Work order. Give the lines below again exactly, starting with the line that holds "tilt_deg: +4.2" and going on through the line that holds "f_number: 1.8".

- - - - -

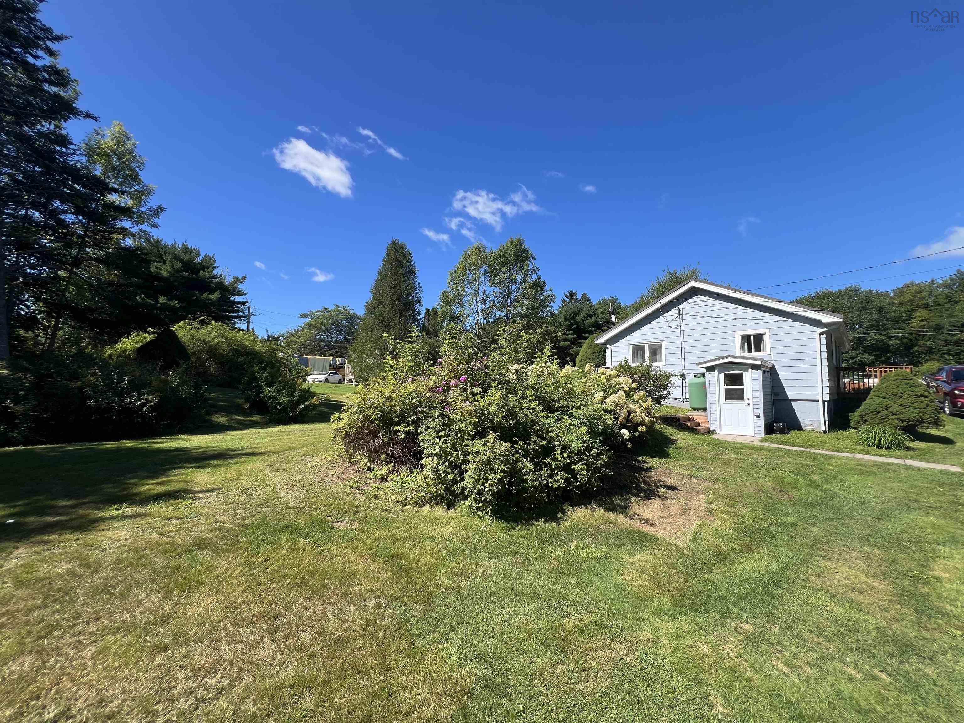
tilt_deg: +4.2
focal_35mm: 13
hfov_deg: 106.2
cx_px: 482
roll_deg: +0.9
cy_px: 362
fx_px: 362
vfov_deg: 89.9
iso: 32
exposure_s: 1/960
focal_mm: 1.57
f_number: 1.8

- - - - -

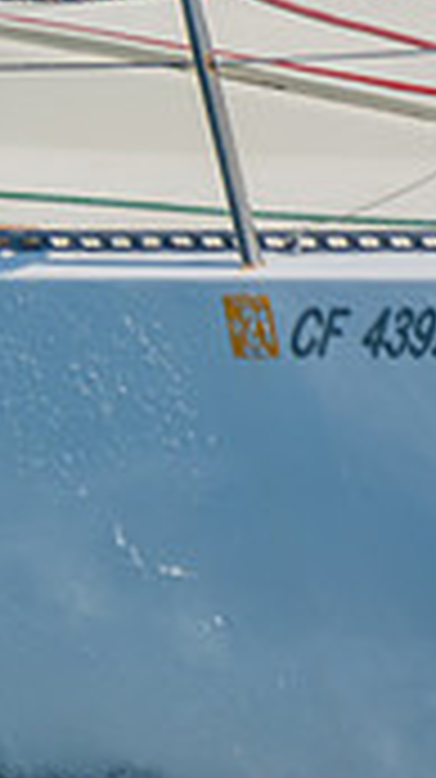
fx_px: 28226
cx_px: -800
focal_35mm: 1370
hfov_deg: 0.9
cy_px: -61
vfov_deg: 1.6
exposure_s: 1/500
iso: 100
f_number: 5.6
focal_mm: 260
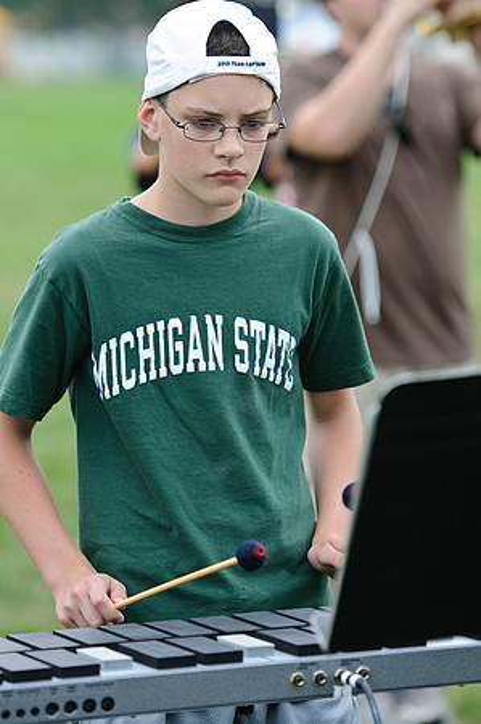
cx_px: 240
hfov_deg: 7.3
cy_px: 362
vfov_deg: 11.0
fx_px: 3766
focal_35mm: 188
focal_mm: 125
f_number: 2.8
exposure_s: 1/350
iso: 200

- - - - -

Solution to this problem.
tilt_deg: +4.2
focal_35mm: 13
hfov_deg: 106.2
cx_px: 482
roll_deg: +0.9
cy_px: 362
fx_px: 362
vfov_deg: 89.9
iso: 32
exposure_s: 1/960
focal_mm: 1.57
f_number: 1.8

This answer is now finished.